Этим отцовским словам мальчик поверил на всю свою жизнь. Он пожелал бы учиться на доброго человека, если бы этому учили и если бы не было перед глазами примера доброго священника — собственного отца.
Как-то само собой на последнем курсе семинарии будущий отец Анатолий стал женихом девушки из знакомой, однако не духовной семьи. Дружили, встречались едва ли не с младенчества, и будущий священник с радостью думал, что она не просто к нему привыкла, а полюбила его, поняла, сумела разгадать в нем главное, заслоняемое для других званием и крестом. Не отринулась, не убоялась, а смогла постичь добрую, основную его суть. Он был счастлив, называя любовью счастливое единодушие и взаимную доброту. Его не отпугивал веселый и несколько насмешливый нрав невесты. Он тоже любил пошутить, умел отпарировать шутку, не обидев собеседника и не унизив себя. Не чванился, не замыкался в гордом одиночестве и никогда не пожалел об избранном пути. Впрочем, пожалел ненадолго однажды, когда от него, уже священника большого прихода, ушла жена. Оставила записку, что не по силам ей больше, что ошиблась не в нем, а в себе. Не винила, не требовала отступничества, а скорбно просила прощения.
Он в ту ночь курил до рассвета, облокотившись над тетрадным листом в косую линейку, а утром лишь слегка побледневший, но прямой и легкий, пошел в церковь служить. И во время его проповеди о доброте сердца, осененного богом, женщины плакали, потому что трогательно-ласковыми были и голос батюшки и слова. Ни одна душа тогда не догадывалась, что этими словами молодой пастырь врачует собственное сердце свое.
С тех пор прошло пять лет, и если хорошенько вспомнить, то были случаи, когда сомнение обдувало душу, но он его отметал.
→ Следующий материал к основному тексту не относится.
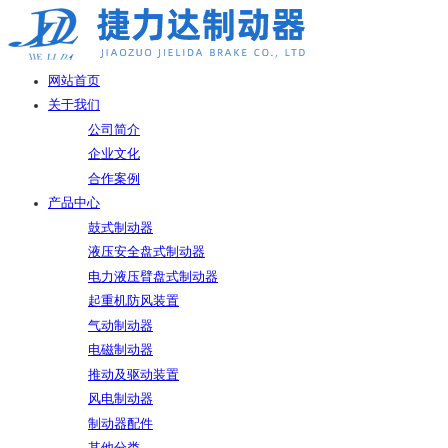
网站首页
关于我们
公司简介
企业文化
合作案例
产品中心
鼓式制动器
液压安全盘式制动器
电力液压臂盘式制动器
起重机防风装置
气动制动器
电磁制动器
推动及驱动装置
风电制动器
制动器配件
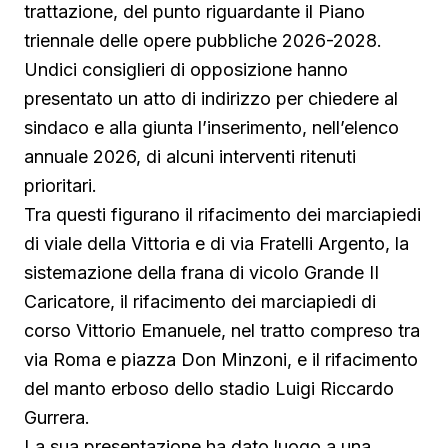
trattazione, del punto riguardante il Piano
triennale delle opere pubbliche 2026-2028.
Undici consiglieri di opposizione hanno
presentato un atto di indirizzo per chiedere al
sindaco e alla giunta l’inserimento, nell’elenco
annuale 2026, di alcuni interventi ritenuti
prioritari.
Tra questi figurano il rifacimento dei marciapiedi
di viale della Vittoria e di via Fratelli Argento, la
sistemazione della frana di vicolo Grande II
Caricatore, il rifacimento dei marciapiedi di
corso Vittorio Emanuele, nel tratto compreso tra
via Roma e piazza Don Minzoni, e il rifacimento
del manto erboso dello stadio Luigi Riccardo
Gurrera.
La sua presentazione ha dato luogo a una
Что же ныне его подкосило? Будто споткнулся на знакомом, хоженом-перехоженом пути. Стараясь дознаться, отец Анатолий вглядывался в своих ближних и, словно в первый раз переступив порог собора, стоял и смотрел, нездешний, чужой.
— Батюшка, вам кого? — вопросительно прошипела Серафима, двинувшись к нему.
Он поглядел на нее с неприязненным недоумением, ничего не ответил, круто повернулся и вышел, направился к сторожке через гладкий, отполированный смиренными подошвами двор.
Посреди двора, задрав голову и расставив ноги в парусиновых обвисших штанах, Тимофей наблюдал, как убегающий звук белой пенистой бороздой разрезает небо пополам.
— Эна, куда взлетел, подумать только! Сидит там и не страшится, и мы под ним мошкара, — с удивленным восхищением бормотал старик.
На шаги отца Анатолия не обернулся: не угадаешь ноне, как на молодого батюшку глянуть и что сказать. Подменили будто в последнее время, ходит темнее тучи, обозлился на весь белый свет.
Не смеялись больше в сторожке, не рассказывали анекдотов. Отец Анатолий молча курил в своем углу, молча уходил, когда его звали, и отец Константин провожал его вздохом, словно знал за ним невольный грех.
— Сглазили, должно, окаянные бабы, — печалился о своем любимце Тимофей. — Побрызгать, что ли, на него святой водичкой?